さて、この機動力のある軌陸車ですが、通常のトラックがベースになっています。しかしトラックそのままでは、線路を走行することはできませんよね。どういう構造になっているのでしょうか。

軌陸車の特別な装備とは

公道、線路上を走行する軌陸車は、当然線路上を走行できる装備が架装されています。

前輪後部あたりに線路走行用の鉄輪が装備されており、これを油圧で線路上におろし、走行する仕組みになっています。その際の動力は、エンジンから直接取るものや、タイヤとの摩擦で回転させるもの、またモーターで鉄輪を駆動させるものなど、さまざま存在します。

ベースとなる車種は、いすゞ エルフ、トヨタ ダイナ、日野 デュトロなど、比較的小型のトラックを特殊車両化したものが多いようですね。

クルマとしての道交法上の区分は、特種用途自動車(8ナンバー)となります。またクレーン車などに軌道走行装置を取り付けた大型特殊自動車(9ナンバー)も存在します。

軌陸車が線路上にあるとき、ハンドルで向きを変えることができません。そこで、支柱を降ろして車体を上げて、そのまま転回して向きを変える「転車台機能」というものが備わっています。

線路保守という用途に特化した、実用的なアイデアが盛り込まれているのが、軌陸車というわけです。

軌陸車と重量

このように、線路を走るための架装が与えられているのが軌陸車。エンジン出力は、通常のトラックと変わりませんが、違うのはその車重です。

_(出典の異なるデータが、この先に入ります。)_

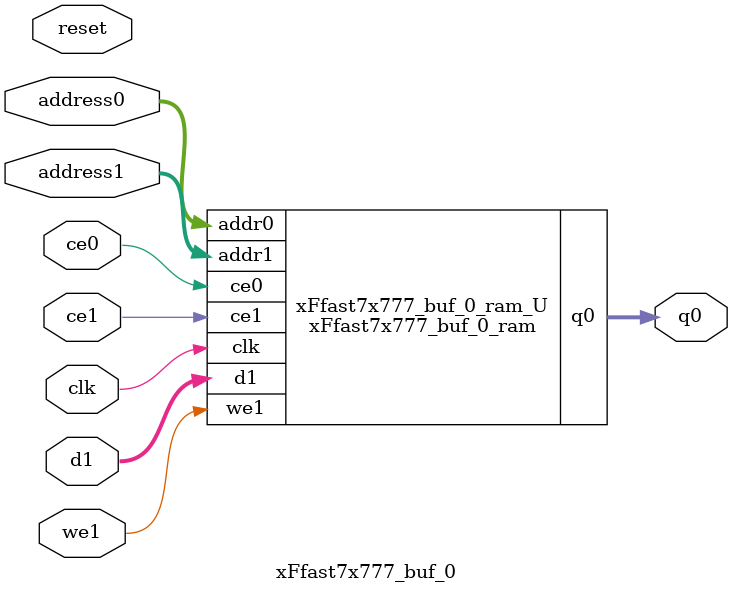
<source format=v>
`timescale 1 ns / 1 ps
module xFfast7x777_buf_0_ram (addr0, ce0, q0, addr1, ce1, d1, we1,  clk);

parameter DWIDTH = 8;
parameter AWIDTH = 10;
parameter MEM_SIZE = 640;

input[AWIDTH-1:0] addr0;
input ce0;
output wire[DWIDTH-1:0] q0;
input[AWIDTH-1:0] addr1;
input ce1;
input[DWIDTH-1:0] d1;
input we1;
input clk;

(* ram_style = "block" *)reg [DWIDTH-1:0] ram[0:MEM_SIZE-1];
reg [DWIDTH-1:0] q0_t0;
reg [DWIDTH-1:0] q0_t1;


assign q0 = q0_t1;

always @(posedge clk)  
begin
    if (ce0) 
    begin
        q0_t1 <= q0_t0;
    end
end


always @(posedge clk)  
begin 
    if (ce0) 
    begin
        q0_t0 <= ram[addr0];
    end
end


always @(posedge clk)  
begin 
    if (ce1) 
    begin
        if (we1) 
        begin 
            ram[addr1] <= d1; 
        end 
    end
end


endmodule

`timescale 1 ns / 1 ps
module xFfast7x777_buf_0(
    reset,
    clk,
    address0,
    ce0,
    q0,
    address1,
    ce1,
    we1,
    d1);

parameter DataWidth = 32'd8;
parameter AddressRange = 32'd640;
parameter AddressWidth = 32'd10;
input reset;
input clk;
input[AddressWidth - 1:0] address0;
input ce0;
output[DataWidth - 1:0] q0;
input[AddressWidth - 1:0] address1;
input ce1;
input we1;
input[DataWidth - 1:0] d1;



xFfast7x777_buf_0_ram xFfast7x777_buf_0_ram_U(
    .clk( clk ),
    .addr0( address0 ),
    .ce0( ce0 ),
    .q0( q0 ),
    .addr1( address1 ),
    .ce1( ce1 ),
    .we1( we1 ),
    .d1( d1 ));

endmodule


</source>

例えばエルフの中型カーゴモデルが3,640kgであるのに対し、軌陸車の車両重量は7,000kg超と、かなりの重量増となっています。

実際、こうした架装により増加した重量が、車検証記載の車両総重量を超過している事例が2005年ごろ頻発したそうで、メーカーサイドに国交省から警告が行われています。

確かに、線路を走るには鉄輪が必要ですし、重量増は軌陸車の宿命であり課題といえそうです。

いずれにしても、この軌陸車のおかげで、日常のダイヤは守られているといえます。従事されている皆様、そして軌陸車に感謝しないとなりませんね。